Web page revision data:
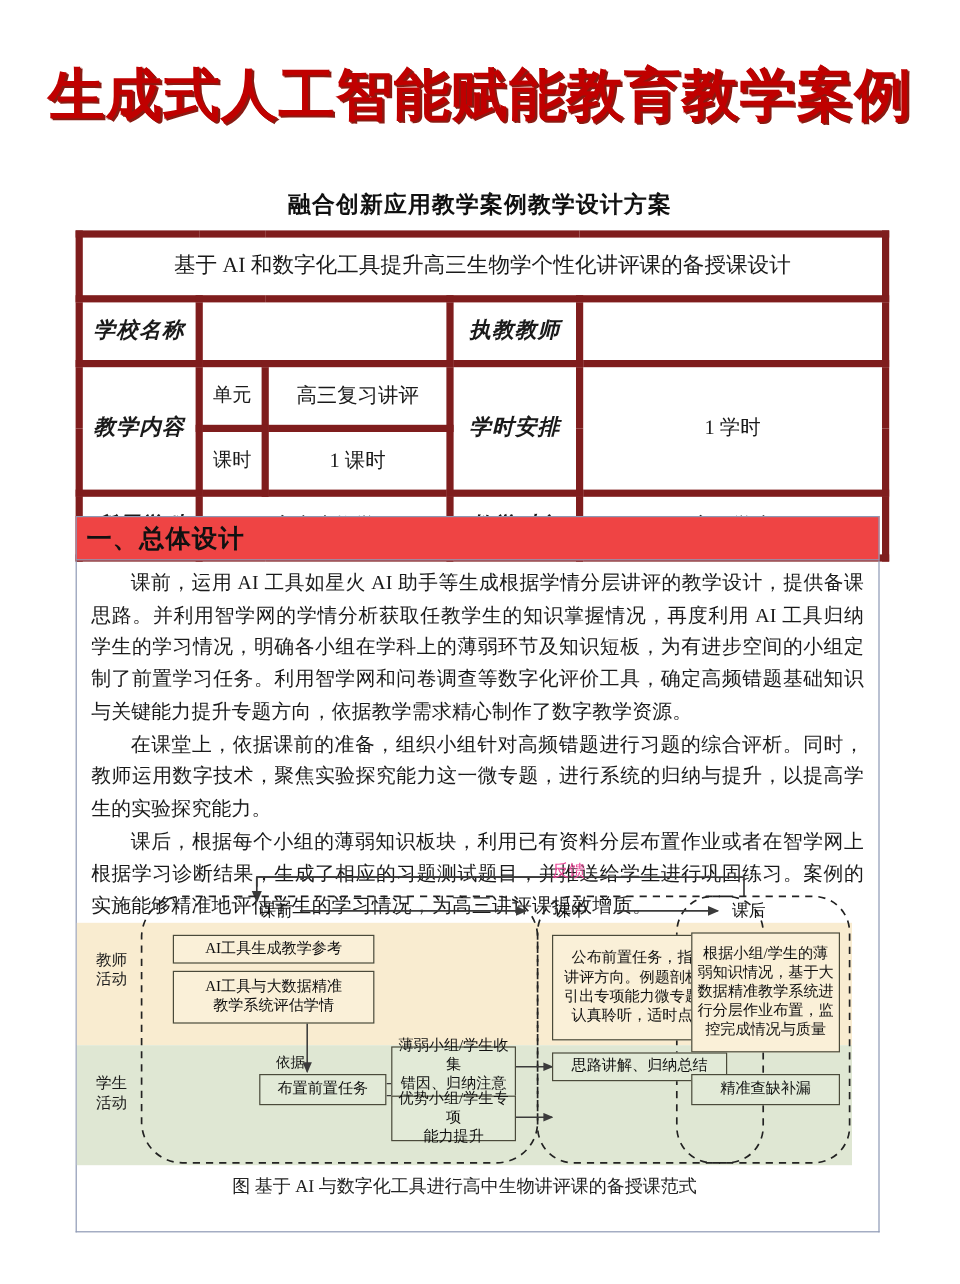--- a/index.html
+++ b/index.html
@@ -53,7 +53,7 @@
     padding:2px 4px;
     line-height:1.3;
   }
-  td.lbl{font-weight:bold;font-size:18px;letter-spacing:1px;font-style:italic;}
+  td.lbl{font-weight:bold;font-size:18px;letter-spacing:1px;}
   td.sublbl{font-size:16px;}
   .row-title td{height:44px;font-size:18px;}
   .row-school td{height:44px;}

Assigned task -
Your reply must match the data above line for line, except that it holds no pictures.

Reply to the task -
--- a/index.html
+++ b/index.html
@@ -53,7 +53,7 @@
     padding:2px 4px;
     line-height:1.3;
   }
-  td.lbl{font-weight:bold;font-size:18px;letter-spacing:1px;font-style:italic;}
+  td.lbl{font-weight:bold;font-size:18px;letter-spacing:1px;}
   td.sublbl{font-size:16px;}
   .row-title td{height:44px;font-size:18px;}
   .row-school td{height:44px;}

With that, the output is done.